Optimisation in the code for Sum

Question

I was having a look at practice problems in Codechef where I found this one. I am new at Python. I have written the code below using Python3. I am continuously getting 'Exceeding Timelimit' Error. Looking up for some optimisation for the code.

The problem statement is as follows:

Given n and m, calculate 1^1 + 2^2 + 3^3 + ... + n^n modulo m.

Input: The first line contains 1 ≤ t ≤ 10, the number of test cases. Then the test case definitions follow. Each test case is of the form: 1 ≤ n 1018, 1 ≤ m ≤ 200000

Example

Input:
6
1 100000
2 100000
3 100000
4 100000
5 100000
6 100000

Output:
1
5
32
288
3413
50069

And here is my code:

t = int(input())
for j in range (1,t+1):
    ans = 0
    n, m = [int(x) for x in input().split()]
    for i in range (1,n+1):
        ans = (ans + pow(i,i))%m
    print (ans)

Thank you.

Answer 1

Solution in O(m log n):

def geometric(n,b,m):
    T=1
    e=b%m
    total = 0
    while n>0:
        if n&1==1:
            total = (e*total + T)%m
        T = ((e+1)*T)%m
        e = (e*e)%m
        n = n//2
    return total

def efficient_solve(n, m):
    ans = 0
    for x in range(1, min(n, m) + 1):
        k = pow(x, m, m)
        s = pow(x, x, m)

        times = (n // m) + (x <= n % m)

        ans += s * geometric(times, k, m)
        ans = ans % m
    return ans  

geometric calculates the geometric series modulo m, taken from https://stackoverflow.com/a/42033401/3308055

Explanation

N is too large, we need a way to calculate multiple sums results in a single operation.

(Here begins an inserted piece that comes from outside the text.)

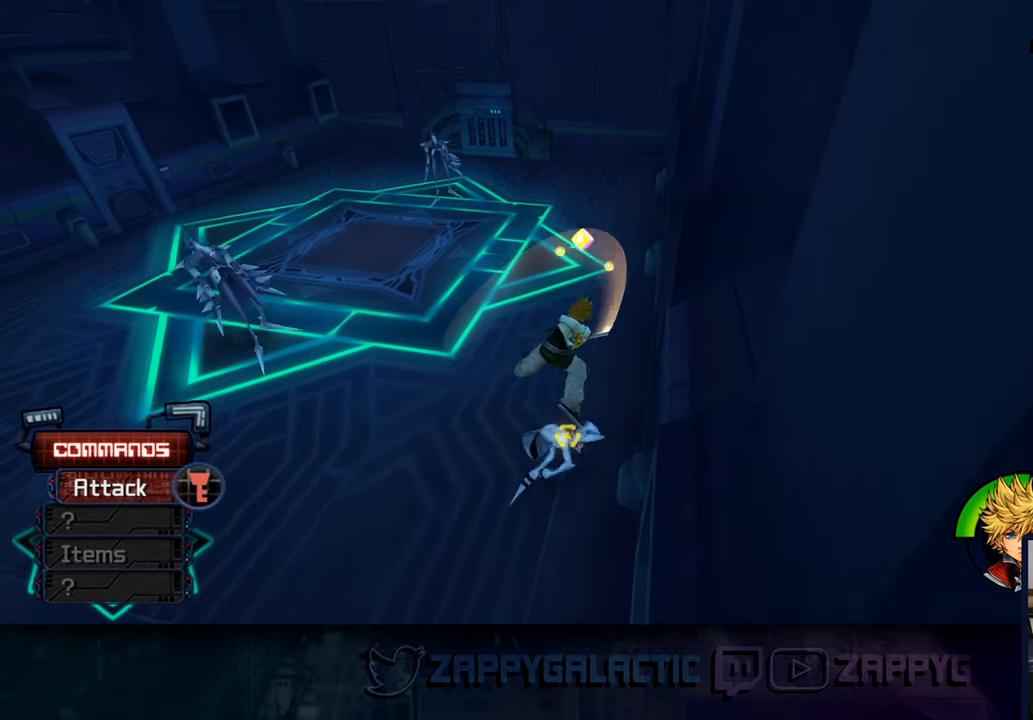
{"buttons": [], "left_stick": "down-left", "right_stick": "center", "events": [[67, "CROSS", "down"], [167, "CROSS", "up"], [300, "CROSS", "down"], [434, "left_stick", "down-left"], [450, "CROSS", "up"]]}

Note that x ^ x % m = (mk + i) ^ (mk + i) % m with i < m.

(mk + i) ^ (mk + i) % m = (mk + i) * (mk + i) * (mk + i) * ... * (mk + i) (mk + i) times

If we started distributing that, almost all results would have at least 1 mk as factor, and mk * whatever % m will be 0.

The only result without an mk factor will be i * i * i * i * ... * i (mk + i) times. That is, i^(mk + i).

So if n = 5 and m = 3, instead of solving 1^1 + 2^2 + 3^3 + 4^4 + 5^5 % 3 we can solve 1 ^ (0 + 1) + 2 ^ (0 + 2) + 0 ^ (3 + 0) + 1 ^ (3 + 1) + 2 ^ (3 + 2) % m.

This is good, but we still need to do O(n) operations. Let´s try to group some of these sums. We will group based on i % m, we have 3 groups:

• 1 ^ (0 + 1) + 1 ^ (3 + 1)
• 2 ^ (0 + 2) + 2 ^ (3 + 2)
• 0 ^ (3 + 0)

How can we calculate the result of each group efficiently? Note that for each group, we have the same base, and the exponent increases by m for each sum. If we know the result of the first sum (1 ^ (0 + 1)), how does the next sum (1 ^ (3 + 1)) change regarding %m ?

1 ^ (3 + 1) % m = (1 ^ 1 % m) * (1 ^ 3 % m) % m. If n were higher and we had 1 ^ (6 + 1) in this group, 1 ^ (6 + 1) % m = (1 ^ 1 % m) * (1 ^ 3 % m) * (1 ^ 3 % m) % m. Note that for each following sum in same group, we just need to add the result of (1 ^ 3 % m). More generally, we need to add base ^ m % m.

How many sums we have in each group? Well, we will have 1 for every n < m, and then 1 more on each group every m numbers. That is, times = (n // m) + (x <= n % m).

Let´s call x the index of the group, which will also be the base of the exponents. We will have min(n, m) groups

Let´s call k the result of x ^ m % m. Let´s call s the result of x ^ x % m.

The result of solving all the sums for this group will be:

s + s * k + s * k^2 + s * k^3 ... + s * k^(times - 1)

This is equivalent to:

s * (1 + k + k^2 + k^3 ... + k^(times - 1))

And there we have a geometric series, which we can calulate efficiently. With this, we have everything we need to calculate the answer of the problem.

Answer 2

a numpy solution

import numpy as np

n = 6
m = 100000
arange = np.arange(1, n+1)
power = np.power(arange, arange)
result = np.cumsum(power) % m